● TASK TO CARRY OUT
Your task is to transcribe the data in full.
Top of DATASET EXTRACT
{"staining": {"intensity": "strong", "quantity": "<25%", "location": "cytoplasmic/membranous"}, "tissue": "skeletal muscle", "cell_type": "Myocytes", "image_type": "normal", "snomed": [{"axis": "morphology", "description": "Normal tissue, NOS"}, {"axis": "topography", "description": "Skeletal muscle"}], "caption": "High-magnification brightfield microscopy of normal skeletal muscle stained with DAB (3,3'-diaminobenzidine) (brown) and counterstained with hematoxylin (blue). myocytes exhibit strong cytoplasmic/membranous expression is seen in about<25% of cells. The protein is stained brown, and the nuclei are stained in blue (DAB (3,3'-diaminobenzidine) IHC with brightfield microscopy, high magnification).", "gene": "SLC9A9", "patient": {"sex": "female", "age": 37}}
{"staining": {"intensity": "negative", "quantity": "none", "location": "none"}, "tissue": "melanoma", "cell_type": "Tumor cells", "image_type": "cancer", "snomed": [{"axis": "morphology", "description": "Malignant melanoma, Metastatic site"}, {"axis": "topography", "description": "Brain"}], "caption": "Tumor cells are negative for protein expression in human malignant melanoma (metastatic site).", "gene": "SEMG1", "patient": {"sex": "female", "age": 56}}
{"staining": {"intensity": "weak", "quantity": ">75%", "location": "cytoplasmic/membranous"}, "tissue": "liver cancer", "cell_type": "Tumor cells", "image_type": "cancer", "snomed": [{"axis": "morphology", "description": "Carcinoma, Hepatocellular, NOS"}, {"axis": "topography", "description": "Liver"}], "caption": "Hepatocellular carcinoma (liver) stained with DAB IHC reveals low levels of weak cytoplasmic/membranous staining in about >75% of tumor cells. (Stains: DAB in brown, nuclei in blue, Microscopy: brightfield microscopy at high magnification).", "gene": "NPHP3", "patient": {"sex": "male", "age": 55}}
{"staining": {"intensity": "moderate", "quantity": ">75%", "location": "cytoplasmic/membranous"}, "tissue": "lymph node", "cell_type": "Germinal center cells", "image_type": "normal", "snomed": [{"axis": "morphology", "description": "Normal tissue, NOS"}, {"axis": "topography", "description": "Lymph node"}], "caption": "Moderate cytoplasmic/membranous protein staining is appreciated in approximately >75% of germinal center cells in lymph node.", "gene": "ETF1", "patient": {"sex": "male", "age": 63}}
Bottom of DATASET EXTRACT
● YOUR RESPONSE
{"staining": {"intensity": "strong", "quantity": "<25%", "location": "cytoplasmic/membranous"}, "tissue": "skeletal muscle", "cell_type": "Myocytes", "image_type": "normal", "snomed": [{"axis": "morphology", "description": "Normal tissue, NOS"}, {"axis": "topography", "description": "Skeletal muscle"}], "caption": "High-magnification brightfield microscopy of normal skeletal muscle stained with DAB (3,3'-diaminobenzidine) (brown) and counterstained with hematoxylin (blue). myocytes exhibit strong cytoplasmic/membranous expression is seen in about<25% of cells. The protein is stained brown, and the nuclei are stained in blue (DAB (3,3'-diaminobenzidine) IHC with brightfield microscopy, high magnification).", "gene": "SLC9A9", "patient": {"sex": "female", "age": 37}}
{"staining": {"intensity": "negative", "quantity": "none", "location": "none"}, "tissue": "melanoma", "cell_type": "Tumor cells", "image_type": "cancer", "snomed": [{"axis": "morphology", "description": "Malignant melanoma, Metastatic site"}, {"axis": "topography", "description": "Brain"}], "caption": "Tumor cells are negative for protein expression in human malignant melanoma (metastatic site).", "gene": "SEMG1", "patient": {"sex": "female", "age": 56}}
{"staining": {"intensity": "weak", "quantity": ">75%", "location": "cytoplasmic/membranous"}, "tissue": "liver cancer", "cell_type": "Tumor cells", "image_type": "cancer", "snomed": [{"axis": "morphology", "description": "Carcinoma, Hepatocellular, NOS"}, {"axis": "topography", "description": "Liver"}], "caption": "Hepatocellular carcinoma (liver) stained with DAB IHC reveals low levels of weak cytoplasmic/membranous staining in about >75% of tumor cells. (Stains: DAB in brown, nuclei in blue, Microscopy: brightfield microscopy at high magnification).", "gene": "NPHP3", "patient": {"sex": "male", "age": 55}}
{"staining": {"intensity": "moderate", "quantity": ">75%", "location": "cytoplasmic/membranous"}, "tissue": "lymph node", "cell_type": "Germinal center cells", "image_type": "normal", "snomed": [{"axis": "morphology", "description": "Normal tissue, NOS"}, {"axis": "topography", "description": "Lymph node"}], "caption": "Moderate cytoplasmic/membranous protein staining is appreciated in approximately >75% of germinal center cells in lymph node.", "gene": "ETF1", "patient": {"sex": "male", "age": 63}}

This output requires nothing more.